I wandered back from the IT office to the HR office. “Um, I’m supposed to have a laptop. Is it already at the clinic?” HR didn’t know. They called the clinic. Nope, IT was supposed to issue me one. We went to IT together. IT was in the middle of a massive update. No one had remembered that I needed a laptop. They “found” one and set up my program. This all took another hour.

Months later we were on the phone with IT and I had to say the name of the laptop. “Oh,” said the IT person. “THAT’S where my laptop went.” I was issued an IT one, not a provider one. I don’t care, do I?

Except, the battery is old. I guess the laptop is “old” too, but it works. So far. However, the battery won’t last even through a morning now. I put in a ticket to IT about a month ago and a battery is on order “because that’s an old one, we don’t have those in stock”. I plug it in to the desk top in the office, but we run two or three exam rooms and it’s awkward and a nuisance to plug in and unplug in each room. I leave the cord in one room and cross my fingers.

Yesterday someone from IT shows up right before my last patient and takes the back off my laptop. Except the battery he’s brought doesn’t fit. He has to put it all back together. I laugh, because it’s kind of ridiculous. He does leave me a second charging cord, so now I have ones for two rooms. The risk is that I will forget and walk away with it plugged in and drop it. Of course, then I might be issued a “new” laptop.

That is the present silly mildly annoying nuisance at work.

For the Ragtag Daily Prompt: nuisance.

The picture is from the Saturday parade, a tree on a distant roof.

Parade

This photograph is jittery but I like the effect.

On Saturday I went to a restaurant downtown at 3 pm and then to the Grand Junction Christmas Parade, presented by the Bank of Colorado. The theme, oddly enough, was Christmas in the tropics. This was a difficult theme when the starting temperature was about 40 and dropping from here. No hula dancers, that is for sure.

Mostly the parade is trucks. Cement company, police, the fire stations, a shingle company. There are three marching bands of 70 entries. Three trucks are flatbed with a live band set up. One has an elk head mounted beside a blow up Santa. Spongebob Squarepants is there. Dune buggies are well represented as well as Harleys. The bank has a giant inflated black piggy bank balloon. I thought it was a fairly weird parade.

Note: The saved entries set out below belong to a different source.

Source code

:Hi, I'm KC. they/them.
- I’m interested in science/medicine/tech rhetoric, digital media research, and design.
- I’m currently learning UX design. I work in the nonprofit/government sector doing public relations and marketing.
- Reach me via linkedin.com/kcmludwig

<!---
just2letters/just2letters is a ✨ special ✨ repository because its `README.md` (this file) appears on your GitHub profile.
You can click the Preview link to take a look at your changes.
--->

My favorites is a float entry about services for families and kids with Down’s Syndrome. There are lots of kids on and around that one, some with Down’s Syndrome, some probably not. Whole families. Bravo.

For the Ragtag Daily Prompt: jittery.

Solo vessel

A duck is a sort of a vessel, isn’t it? Can you nap while floating in the water? I can’t. I hiked part of the Connected Lakes Trail and spoke to a member of the local Audubon Society yesterday. I did not have binoculars but he shared. I used my Panasonic DMC-FZ150, zoomed all the way in. It is still a bit difficult to identify this bird.

Now the pair are both awake. I think they are a female and a male ruddy duck, but it is a touch blurry and abstract. I like the photograph anyhow. The water and ducks and grasses and reflections were so beautiful.

For the Ragtag Daily Prompt: vessel.